The data =>
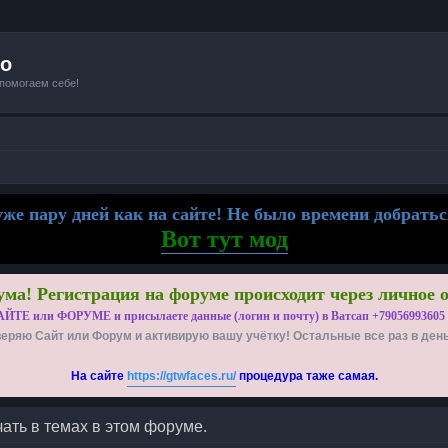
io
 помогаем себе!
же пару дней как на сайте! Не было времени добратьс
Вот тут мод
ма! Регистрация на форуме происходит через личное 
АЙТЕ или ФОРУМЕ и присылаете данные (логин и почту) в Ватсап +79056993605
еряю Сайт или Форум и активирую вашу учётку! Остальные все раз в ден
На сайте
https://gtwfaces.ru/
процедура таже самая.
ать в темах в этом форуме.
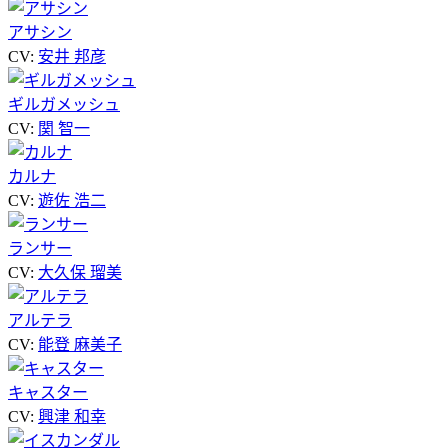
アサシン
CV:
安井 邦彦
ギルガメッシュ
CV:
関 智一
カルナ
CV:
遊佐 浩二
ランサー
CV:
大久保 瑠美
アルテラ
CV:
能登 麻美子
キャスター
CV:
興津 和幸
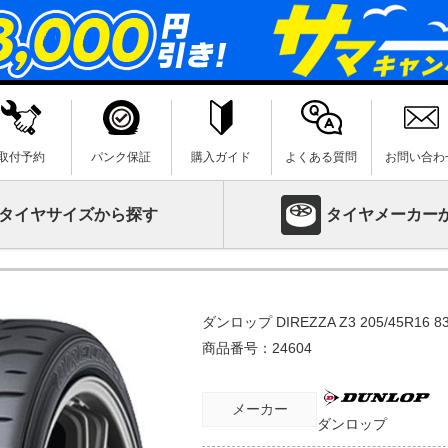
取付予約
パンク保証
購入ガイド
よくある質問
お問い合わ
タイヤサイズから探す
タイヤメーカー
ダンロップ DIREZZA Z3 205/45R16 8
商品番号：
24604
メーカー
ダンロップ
==
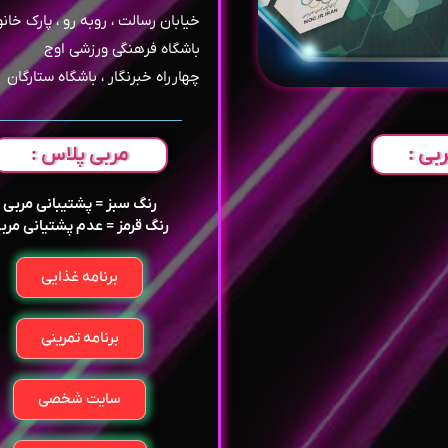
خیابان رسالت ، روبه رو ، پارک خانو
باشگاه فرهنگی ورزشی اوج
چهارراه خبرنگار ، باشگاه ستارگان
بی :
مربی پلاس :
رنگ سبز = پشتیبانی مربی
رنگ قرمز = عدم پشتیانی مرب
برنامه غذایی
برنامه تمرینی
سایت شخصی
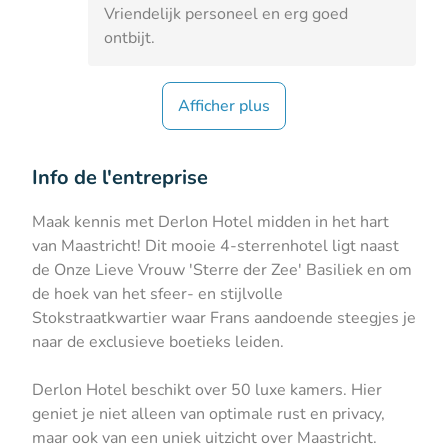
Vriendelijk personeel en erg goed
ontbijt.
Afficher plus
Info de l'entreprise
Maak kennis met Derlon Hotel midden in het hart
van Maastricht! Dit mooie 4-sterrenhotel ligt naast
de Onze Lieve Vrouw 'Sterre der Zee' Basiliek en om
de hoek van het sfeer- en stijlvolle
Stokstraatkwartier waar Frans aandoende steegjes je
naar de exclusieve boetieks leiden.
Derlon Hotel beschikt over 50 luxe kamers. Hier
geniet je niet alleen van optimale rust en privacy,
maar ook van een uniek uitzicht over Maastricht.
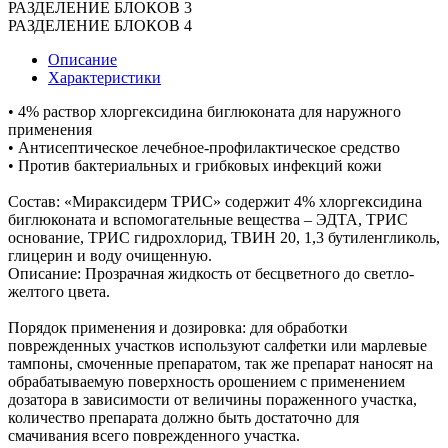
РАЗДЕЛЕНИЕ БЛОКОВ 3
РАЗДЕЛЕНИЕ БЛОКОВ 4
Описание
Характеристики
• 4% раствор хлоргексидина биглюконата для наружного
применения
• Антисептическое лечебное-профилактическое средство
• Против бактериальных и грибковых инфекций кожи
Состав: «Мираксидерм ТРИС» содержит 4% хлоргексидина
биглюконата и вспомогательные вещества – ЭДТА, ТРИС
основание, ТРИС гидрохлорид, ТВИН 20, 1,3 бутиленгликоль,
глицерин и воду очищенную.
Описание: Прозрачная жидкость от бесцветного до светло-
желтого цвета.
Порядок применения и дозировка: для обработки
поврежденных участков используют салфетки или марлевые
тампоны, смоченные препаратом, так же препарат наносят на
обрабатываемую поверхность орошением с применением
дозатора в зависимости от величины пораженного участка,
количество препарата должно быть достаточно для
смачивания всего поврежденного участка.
---
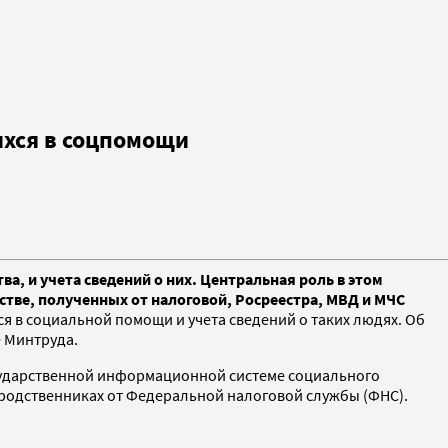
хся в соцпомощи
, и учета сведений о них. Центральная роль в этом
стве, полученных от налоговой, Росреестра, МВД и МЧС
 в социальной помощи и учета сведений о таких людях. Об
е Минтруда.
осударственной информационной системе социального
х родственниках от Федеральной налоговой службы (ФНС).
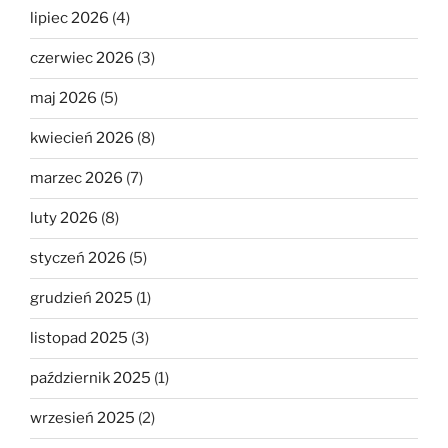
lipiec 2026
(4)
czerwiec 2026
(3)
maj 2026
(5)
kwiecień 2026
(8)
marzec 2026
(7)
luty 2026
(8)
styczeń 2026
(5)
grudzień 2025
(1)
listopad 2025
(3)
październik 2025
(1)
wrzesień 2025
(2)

Brief => Update the part that opens with the line containing "Vriendelijk personeel en erg goed" and closes with the line containing "maar ook van". Write those lines again with "mooie" changed to "prachtige" and everything else unchanged.

Your response =>
Vriendelijk personeel en erg goed
ontbijt.
Afficher plus
Info de l'entreprise
Maak kennis met Derlon Hotel midden in het hart
van Maastricht! Dit prachtige 4-sterrenhotel ligt naast
de Onze Lieve Vrouw 'Sterre der Zee' Basiliek en om
de hoek van het sfeer- en stijlvolle
Stokstraatkwartier waar Frans aandoende steegjes je
naar de exclusieve boetieks leiden.
Derlon Hotel beschikt over 50 luxe kamers. Hier
geniet je niet alleen van optimale rust en privacy,
maar ook van een uniek uitzicht over Maastricht.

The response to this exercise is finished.